What Damage Can Water Cause?

water damage

Water damage is a multifaceted event that affects your home in a variety of ways. Because very few parts of a typical house are waterproof, exposure to water is never a positive event. The wide range of potential negative consequences of water damage require rapid response and recovery techniques performed by qualified professionals to restore your home to a safe and healthy environment. Here are some of the major ways water can damage your home and disrupt your daily life:

Structural damage. Many parts of a home’s construction are vulnerable to the effects of water.

  • Two of the most common structural elements—drywall and wood—are compromised when exposed to it.
  • Drywall that forms walls and ceilings rapidly absorbs water and may be dried in place if there is no obvious change in shape and seams are intact.  However, drywall affected by ‘dirty’ water will need to be replaced. 
  • Wood structure in the attic, crawl space, and inside walls can warp, rot and decompose due to long term or repeated exposure to water.
  • Bricks and other masonry are at risk as submersion in standing water can erode mortar that holds individual pieces together.

Electrical damage.
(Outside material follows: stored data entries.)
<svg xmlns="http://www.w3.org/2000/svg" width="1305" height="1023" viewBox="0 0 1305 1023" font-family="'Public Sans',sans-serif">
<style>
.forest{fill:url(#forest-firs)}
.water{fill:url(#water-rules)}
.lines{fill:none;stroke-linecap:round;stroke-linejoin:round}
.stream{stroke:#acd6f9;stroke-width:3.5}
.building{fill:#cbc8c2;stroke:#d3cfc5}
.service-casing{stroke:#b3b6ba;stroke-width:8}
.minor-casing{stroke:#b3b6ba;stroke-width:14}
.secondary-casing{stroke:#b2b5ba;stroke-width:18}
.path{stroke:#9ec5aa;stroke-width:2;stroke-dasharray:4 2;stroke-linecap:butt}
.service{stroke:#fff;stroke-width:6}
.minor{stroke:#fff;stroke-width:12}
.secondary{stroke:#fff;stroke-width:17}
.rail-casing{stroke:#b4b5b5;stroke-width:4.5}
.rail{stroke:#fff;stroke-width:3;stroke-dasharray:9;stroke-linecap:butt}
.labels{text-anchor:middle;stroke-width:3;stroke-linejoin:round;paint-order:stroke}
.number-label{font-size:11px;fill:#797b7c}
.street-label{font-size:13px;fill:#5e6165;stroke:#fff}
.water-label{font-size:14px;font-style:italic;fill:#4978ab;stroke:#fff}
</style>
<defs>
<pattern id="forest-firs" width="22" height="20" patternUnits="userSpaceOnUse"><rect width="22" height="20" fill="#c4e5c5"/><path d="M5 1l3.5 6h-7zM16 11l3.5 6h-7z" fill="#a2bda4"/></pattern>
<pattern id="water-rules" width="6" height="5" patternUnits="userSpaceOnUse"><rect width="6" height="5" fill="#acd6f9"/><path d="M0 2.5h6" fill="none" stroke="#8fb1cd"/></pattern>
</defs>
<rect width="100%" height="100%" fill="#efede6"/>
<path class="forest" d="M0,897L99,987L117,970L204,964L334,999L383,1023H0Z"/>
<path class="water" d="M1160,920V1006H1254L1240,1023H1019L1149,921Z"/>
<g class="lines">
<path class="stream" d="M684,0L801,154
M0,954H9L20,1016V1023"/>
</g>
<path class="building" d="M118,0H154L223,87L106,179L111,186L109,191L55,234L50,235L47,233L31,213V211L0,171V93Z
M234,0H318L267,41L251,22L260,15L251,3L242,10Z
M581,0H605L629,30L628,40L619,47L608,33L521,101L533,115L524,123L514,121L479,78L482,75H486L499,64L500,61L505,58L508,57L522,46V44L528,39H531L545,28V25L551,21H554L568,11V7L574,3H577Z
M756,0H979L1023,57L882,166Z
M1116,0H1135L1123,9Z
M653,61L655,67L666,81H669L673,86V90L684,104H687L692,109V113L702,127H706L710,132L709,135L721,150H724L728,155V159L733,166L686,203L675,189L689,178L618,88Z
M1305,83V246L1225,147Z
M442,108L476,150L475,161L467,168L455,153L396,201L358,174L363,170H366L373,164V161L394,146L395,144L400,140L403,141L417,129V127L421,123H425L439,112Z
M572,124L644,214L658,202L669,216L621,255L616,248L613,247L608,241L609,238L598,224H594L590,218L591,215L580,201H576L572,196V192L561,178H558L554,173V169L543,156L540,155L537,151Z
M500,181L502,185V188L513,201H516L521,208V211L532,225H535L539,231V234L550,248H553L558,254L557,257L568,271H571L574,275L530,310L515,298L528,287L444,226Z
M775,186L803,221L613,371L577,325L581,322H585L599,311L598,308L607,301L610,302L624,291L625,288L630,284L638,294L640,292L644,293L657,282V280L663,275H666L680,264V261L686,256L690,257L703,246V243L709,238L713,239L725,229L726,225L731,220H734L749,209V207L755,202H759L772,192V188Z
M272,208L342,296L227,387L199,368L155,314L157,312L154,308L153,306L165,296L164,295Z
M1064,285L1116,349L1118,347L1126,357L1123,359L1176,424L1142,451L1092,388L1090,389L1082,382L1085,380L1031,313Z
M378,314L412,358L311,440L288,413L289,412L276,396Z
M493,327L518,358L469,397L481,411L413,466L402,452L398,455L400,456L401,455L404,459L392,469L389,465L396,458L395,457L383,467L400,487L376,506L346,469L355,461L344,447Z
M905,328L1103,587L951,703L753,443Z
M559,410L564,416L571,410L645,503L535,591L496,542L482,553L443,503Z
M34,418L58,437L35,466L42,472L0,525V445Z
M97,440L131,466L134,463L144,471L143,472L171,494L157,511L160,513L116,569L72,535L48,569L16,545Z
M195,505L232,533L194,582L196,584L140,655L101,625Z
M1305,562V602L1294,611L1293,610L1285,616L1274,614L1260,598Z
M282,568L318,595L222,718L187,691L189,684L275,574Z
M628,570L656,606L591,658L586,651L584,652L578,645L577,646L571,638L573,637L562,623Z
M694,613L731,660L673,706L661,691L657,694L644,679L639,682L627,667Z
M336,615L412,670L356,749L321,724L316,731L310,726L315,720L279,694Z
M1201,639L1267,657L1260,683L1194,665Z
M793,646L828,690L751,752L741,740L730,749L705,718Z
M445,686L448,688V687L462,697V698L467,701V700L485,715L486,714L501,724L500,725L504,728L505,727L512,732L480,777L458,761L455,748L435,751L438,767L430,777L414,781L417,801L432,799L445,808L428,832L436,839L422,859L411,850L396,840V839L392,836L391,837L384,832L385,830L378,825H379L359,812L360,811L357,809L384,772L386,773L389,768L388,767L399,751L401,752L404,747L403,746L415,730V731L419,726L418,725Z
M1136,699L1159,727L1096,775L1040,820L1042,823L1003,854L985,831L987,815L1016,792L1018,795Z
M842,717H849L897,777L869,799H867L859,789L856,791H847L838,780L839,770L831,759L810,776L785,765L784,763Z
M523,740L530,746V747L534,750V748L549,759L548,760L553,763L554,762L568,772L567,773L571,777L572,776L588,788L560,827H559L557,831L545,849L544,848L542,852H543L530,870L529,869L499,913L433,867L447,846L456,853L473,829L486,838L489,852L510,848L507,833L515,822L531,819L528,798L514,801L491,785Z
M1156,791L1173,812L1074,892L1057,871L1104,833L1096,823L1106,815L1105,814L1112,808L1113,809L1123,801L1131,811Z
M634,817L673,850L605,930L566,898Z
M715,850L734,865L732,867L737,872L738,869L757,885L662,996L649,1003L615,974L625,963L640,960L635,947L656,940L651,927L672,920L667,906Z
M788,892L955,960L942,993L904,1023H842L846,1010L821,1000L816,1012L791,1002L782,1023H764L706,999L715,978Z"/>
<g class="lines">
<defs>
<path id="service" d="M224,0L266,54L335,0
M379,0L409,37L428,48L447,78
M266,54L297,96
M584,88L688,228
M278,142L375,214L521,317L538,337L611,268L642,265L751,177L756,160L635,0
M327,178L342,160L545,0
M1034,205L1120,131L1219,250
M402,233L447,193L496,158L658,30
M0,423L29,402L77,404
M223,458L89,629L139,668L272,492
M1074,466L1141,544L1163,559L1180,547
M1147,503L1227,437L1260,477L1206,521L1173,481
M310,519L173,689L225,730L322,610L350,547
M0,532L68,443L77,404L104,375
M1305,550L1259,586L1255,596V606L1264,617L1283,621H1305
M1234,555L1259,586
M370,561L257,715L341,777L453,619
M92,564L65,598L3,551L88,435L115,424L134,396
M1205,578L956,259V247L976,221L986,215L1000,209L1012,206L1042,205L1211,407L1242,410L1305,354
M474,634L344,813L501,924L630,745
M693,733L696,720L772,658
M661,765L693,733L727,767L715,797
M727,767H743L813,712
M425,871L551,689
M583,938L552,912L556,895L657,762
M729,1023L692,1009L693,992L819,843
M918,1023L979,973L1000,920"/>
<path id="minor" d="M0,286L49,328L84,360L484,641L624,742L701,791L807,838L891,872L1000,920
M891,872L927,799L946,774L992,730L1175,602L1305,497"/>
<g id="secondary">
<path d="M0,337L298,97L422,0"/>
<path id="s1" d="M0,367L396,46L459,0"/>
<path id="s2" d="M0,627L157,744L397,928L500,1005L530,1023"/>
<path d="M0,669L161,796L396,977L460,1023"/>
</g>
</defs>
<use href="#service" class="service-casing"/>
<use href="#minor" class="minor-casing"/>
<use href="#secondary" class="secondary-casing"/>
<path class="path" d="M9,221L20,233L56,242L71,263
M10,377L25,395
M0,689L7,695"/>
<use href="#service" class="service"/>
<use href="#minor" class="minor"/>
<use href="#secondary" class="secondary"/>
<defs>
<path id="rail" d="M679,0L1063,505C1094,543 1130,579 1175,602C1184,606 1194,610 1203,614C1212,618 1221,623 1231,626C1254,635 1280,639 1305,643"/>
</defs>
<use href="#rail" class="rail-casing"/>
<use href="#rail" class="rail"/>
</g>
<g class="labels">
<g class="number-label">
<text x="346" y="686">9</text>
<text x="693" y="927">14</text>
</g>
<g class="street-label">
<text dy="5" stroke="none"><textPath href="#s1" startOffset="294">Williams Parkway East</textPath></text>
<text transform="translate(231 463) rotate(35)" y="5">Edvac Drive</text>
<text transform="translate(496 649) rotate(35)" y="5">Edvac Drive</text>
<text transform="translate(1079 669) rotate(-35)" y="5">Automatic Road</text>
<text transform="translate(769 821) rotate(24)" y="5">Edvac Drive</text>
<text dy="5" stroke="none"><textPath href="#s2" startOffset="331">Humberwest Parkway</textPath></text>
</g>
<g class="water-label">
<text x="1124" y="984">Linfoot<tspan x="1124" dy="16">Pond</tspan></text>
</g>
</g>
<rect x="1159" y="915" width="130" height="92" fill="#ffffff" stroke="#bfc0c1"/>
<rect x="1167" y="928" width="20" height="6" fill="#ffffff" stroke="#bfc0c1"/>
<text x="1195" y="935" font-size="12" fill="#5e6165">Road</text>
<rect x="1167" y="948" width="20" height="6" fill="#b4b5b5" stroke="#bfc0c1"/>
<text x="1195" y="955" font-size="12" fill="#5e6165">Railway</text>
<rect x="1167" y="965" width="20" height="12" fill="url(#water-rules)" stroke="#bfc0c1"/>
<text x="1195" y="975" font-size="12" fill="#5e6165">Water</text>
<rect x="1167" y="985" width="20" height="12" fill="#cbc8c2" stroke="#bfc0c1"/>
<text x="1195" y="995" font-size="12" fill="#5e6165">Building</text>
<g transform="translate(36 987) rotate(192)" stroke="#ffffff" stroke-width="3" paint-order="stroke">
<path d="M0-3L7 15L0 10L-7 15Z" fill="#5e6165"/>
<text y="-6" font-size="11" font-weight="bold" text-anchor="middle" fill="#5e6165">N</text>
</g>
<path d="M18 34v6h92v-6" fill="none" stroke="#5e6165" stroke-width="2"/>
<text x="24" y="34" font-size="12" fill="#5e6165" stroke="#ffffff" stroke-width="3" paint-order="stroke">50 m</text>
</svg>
No components of your home’s electrical system are made to resist water exposure. Electrical wiring, outlets, junction boxes, and circuit breaker panels are all very vulnerable to water exposure. If these components become wet, dangers relating to the initial moisture—as well as the corrosion that follows—typically mean that affected components must be inspected and possibly replaced.  

Insulation issues. Both fiberglass and cellulose loose-fill insulation lose insulating capacity when wet. Fiberglass batts may be removed from the house, dried, and then reinstalled. Cellulose insulation that has become wet is considered ruined and must be replaced.

HVAC systems. Water entering the HVAC system triggers mold growth, deteriorates duct material, and causes air leaks. If water contacts critical furnace components such as burners and the heat exchanger, these costly parts are no longer safe and will require replacement. If the AC compressor in the outdoor unit is submerged by flooding, the compressor and other associated electrical components will also need to be replaced.

Flooring. Solid hardwood flooring will absorb water, causing dimensional changes such as swelling and buckling. Engineered flooring made of layers of wood glued together may permanently deteriorate when saturated, requiring replacement.  Standing water seeping beneath the flooring such as tile and other materials may soak the wooden subfloor beneath, requiring removal of flooring material to dry the subfloor.